** START SUPPLIED TEXT **
The Arsacids of Rome

Misunderstanding in Roman-Parthian Relations

by Jake Nabel (Author)
Price: $12.99 / £10.99
Publication Date: Apr 2025
Edition: 1st Edition
Title Details:
Rights: World
Pages: 283
ISBN: 9780520413078
Trim Size: 6 x 9
Illustrations: 20 color images, 2 tables
Series:
Endowments:

About the Book

A free ebook version of this title is available through Luminos, University of California Press's Open Access publishing program. Visit www.luminosoa.org to learn more.

At the beginning of the common era, the two major imperial powers of the ancient Mediterranean and Near East were Rome and Parthia. In this book, Jake Nabel analyzes Roman-Parthian interstate politics by focusing on a group of princes from the Arsacid family—the ruling dynasty of Parthia—who were sent to live at the Roman court. Although Roman authors called these figures "hostages" and scholars have studied them as such, Nabel draws on Iranian and Armenian sources to argue that the Parthians would have seen them as the emperor's foster children. These divergent perspectives allowed each empire to perceive itself as superior to the other, since the two sides interpreted the exchange of royal children through conflicting cultural frameworks. Moving beyond the paradigm of great powers in conflict, The Arsacids of Rome advances a new vision of interstate relations with misunderstanding at its center.
** END SUPPLIED TEXT **
** START PROVIDED ENTRIES **
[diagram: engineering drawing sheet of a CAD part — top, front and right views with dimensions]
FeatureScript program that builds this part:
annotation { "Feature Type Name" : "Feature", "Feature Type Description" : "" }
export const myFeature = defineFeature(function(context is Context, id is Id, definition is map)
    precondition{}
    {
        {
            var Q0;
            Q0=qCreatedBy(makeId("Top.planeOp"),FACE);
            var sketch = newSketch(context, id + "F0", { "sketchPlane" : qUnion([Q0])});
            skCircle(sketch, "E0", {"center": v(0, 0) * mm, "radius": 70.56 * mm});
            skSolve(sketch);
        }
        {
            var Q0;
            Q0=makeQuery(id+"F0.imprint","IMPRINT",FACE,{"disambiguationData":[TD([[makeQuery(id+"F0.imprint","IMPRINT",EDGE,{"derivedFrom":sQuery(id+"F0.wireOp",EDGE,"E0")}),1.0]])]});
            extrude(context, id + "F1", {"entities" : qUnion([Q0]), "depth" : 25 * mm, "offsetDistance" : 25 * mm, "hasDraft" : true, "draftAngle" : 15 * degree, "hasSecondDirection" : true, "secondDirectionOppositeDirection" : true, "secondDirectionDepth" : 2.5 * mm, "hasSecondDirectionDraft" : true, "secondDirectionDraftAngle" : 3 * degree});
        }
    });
** END PROVIDED ENTRIES **
▸ REQUIRED TASKS
**1)** Using the text on the Arsacids of Rome, answer:
(a) How many pages does the book have?
(b) Which sources does Nabel draw on for his argument?
(c) Through which program is a free ebook version available?
**2)** Please format the dataset entries as a JSON list of strings, one string per line, leaving out blank lines.
The text and the entries are unrelated material.

▸ EXERCISE RESPONSES
**1)**
(a) 283
(b) Iranian and Armenian sources
(c) Luminos, University of California Press's Open Access publishing program

**2)**
[
  "[diagram: engineering drawing sheet of a CAD part — top, front and right views with dimensions]",
  "FeatureScript program that builds this part:",
  "annotation { \"Feature Type Name\" : \"Feature\", \"Feature Type Description\" : \"\" }",
  "export const myFeature = defineFeature(function(context is Context, id is Id, definition is map)",
  "    precondition{}",
  "    {",
  "        {",
  "            var Q0;",
  "            Q0=qCreatedBy(makeId(\"Top.planeOp\"),FACE);",
  "            var sketch = newSketch(context, id + \"F0\", { \"sketchPlane\" : qUnion([Q0])});",
  "            skCircle(sketch, \"E0\", {\"center\": v(0, 0) * mm, \"radius\": 70.56 * mm});",
  "            skSolve(sketch);",
  "        }",
  "        {",
  "            var Q0;",
  "            Q0=makeQuery(id+\"F0.imprint\",\"IMPRINT\",FACE,{\"disambiguationData\":[TD([[makeQuery(id+\"F0.imprint\",\"IMPRINT\",EDGE,{\"derivedFrom\":sQuery(id+\"F0.wireOp\",EDGE,\"E0\")}),1.0]])]});",
  "            extrude(context, id + \"F1\", {\"entities\" : qUnion([Q0]), \"depth\" : 25 * mm, \"offsetDistance\" : 25 * mm, \"hasDraft\" : true, \"draftAngle\" : 15 * degree, \"hasSecondDirection\" : true, \"secondDirectionOppositeDirection\" : true, \"secondDirectionDepth\" : 2.5 * mm, \"hasSecondDirectionDraft\" : true, \"secondDirectionDraftAngle\" : 3 * degree});",
  "        }",
  "    });"
]